Stored data:
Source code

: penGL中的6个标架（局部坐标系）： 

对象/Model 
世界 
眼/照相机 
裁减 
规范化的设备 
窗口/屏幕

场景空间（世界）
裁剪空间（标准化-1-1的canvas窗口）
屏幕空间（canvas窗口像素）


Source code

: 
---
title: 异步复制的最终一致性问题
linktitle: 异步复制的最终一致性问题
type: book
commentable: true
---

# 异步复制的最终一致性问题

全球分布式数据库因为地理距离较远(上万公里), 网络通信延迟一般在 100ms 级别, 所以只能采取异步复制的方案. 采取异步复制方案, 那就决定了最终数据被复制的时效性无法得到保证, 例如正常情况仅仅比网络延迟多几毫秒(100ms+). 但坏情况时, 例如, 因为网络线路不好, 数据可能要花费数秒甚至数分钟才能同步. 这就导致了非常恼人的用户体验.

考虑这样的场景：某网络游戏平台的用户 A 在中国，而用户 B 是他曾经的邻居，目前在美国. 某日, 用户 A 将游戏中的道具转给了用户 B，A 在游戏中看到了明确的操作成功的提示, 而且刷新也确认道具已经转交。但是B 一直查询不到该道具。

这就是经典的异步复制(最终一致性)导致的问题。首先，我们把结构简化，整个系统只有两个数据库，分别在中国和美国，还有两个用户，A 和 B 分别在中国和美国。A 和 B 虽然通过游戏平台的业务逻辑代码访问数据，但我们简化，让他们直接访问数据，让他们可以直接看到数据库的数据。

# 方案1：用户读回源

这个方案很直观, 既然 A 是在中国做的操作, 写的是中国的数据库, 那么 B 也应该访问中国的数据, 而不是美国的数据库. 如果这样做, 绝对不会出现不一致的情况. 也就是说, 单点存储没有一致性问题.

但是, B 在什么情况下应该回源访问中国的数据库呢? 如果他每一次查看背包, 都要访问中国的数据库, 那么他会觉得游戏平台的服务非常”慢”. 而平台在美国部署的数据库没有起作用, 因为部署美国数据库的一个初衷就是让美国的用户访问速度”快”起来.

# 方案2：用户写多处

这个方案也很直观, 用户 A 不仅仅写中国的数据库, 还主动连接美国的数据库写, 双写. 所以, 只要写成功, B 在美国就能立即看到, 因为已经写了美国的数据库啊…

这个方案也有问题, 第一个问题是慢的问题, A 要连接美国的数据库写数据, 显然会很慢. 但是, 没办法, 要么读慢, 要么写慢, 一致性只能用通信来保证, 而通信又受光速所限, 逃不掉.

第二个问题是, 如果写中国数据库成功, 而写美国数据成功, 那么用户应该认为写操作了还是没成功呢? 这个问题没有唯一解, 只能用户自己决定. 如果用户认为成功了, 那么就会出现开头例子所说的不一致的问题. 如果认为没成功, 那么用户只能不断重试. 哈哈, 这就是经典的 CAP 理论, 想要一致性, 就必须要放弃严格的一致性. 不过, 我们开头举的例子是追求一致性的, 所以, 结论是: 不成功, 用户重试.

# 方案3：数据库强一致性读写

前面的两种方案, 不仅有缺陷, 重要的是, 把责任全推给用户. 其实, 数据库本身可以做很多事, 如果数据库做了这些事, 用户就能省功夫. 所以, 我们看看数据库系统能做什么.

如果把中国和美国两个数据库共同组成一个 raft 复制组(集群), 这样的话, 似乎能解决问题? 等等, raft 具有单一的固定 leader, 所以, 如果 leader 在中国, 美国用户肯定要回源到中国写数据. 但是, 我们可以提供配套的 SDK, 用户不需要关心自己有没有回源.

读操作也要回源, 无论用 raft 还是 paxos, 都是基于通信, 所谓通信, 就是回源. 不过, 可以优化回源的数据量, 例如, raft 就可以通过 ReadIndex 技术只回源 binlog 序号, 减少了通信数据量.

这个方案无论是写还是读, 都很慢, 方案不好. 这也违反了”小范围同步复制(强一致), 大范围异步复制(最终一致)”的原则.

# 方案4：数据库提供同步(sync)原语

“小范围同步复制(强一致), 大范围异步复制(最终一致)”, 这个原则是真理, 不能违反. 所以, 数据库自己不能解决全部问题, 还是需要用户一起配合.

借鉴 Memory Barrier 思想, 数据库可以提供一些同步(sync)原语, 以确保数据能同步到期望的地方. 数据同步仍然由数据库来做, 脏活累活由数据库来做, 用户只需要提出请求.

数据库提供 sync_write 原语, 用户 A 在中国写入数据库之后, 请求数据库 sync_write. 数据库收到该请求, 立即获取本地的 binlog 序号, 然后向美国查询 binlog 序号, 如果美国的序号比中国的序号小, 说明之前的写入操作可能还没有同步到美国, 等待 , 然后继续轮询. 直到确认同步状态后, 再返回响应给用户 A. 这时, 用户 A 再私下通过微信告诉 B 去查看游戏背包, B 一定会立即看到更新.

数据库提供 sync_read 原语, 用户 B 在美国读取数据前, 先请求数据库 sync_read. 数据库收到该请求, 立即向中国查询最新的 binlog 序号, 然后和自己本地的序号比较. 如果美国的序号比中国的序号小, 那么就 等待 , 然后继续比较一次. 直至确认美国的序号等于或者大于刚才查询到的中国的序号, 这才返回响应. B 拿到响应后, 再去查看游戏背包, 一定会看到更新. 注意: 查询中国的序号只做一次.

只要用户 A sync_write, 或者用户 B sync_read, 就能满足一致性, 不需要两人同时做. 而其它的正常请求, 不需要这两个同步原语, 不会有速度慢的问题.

What the task requires:
Using the data above, repeat exactly the lines that begin at the line with "所以, 数据库自己不能解决全部问题, 还是需要用户一起配合." and end at the line with "数据库提供 sync_read 原语, 用户", both ends included.

Task answer:
“小范围同步复制(强一致), 大范围异步复制(最终一致)”, 这个原则是真理, 不能违反. 所以, 数据库自己不能解决全部问题, 还是需要用户一起配合.

借鉴 Memory Barrier 思想, 数据库可以提供一些同步(sync)原语, 以确保数据能同步到期望的地方. 数据同步仍然由数据库来做, 脏活累活由数据库来做, 用户只需要提出请求.

数据库提供 sync_write 原语, 用户 A 在中国写入数据库之后, 请求数据库 sync_write. 数据库收到该请求, 立即获取本地的 binlog 序号, 然后向美国查询 binlog 序号, 如果美国的序号比中国的序号小, 说明之前的写入操作可能还没有同步到美国, 等待 , 然后继续轮询. 直到确认同步状态后, 再返回响应给用户 A. 这时, 用户 A 再私下通过微信告诉 B 去查看游戏背包, B 一定会立即看到更新.

数据库提供 sync_read 原语, 用户 B 在美国读取数据前, 先请求数据库 sync_read. 数据库收到该请求, 立即向中国查询最新的 binlog 序号, 然后和自己本地的序号比较. 如果美国的序号比中国的序号小, 那么就 等待 , 然后继续比较一次. 直至确认美国的序号等于或者大于刚才查询到的中国的序号, 这才返回响应. B 拿到响应后, 再去查看游戏背包, 一定会看到更新. 注意: 查询中国的序号只做一次.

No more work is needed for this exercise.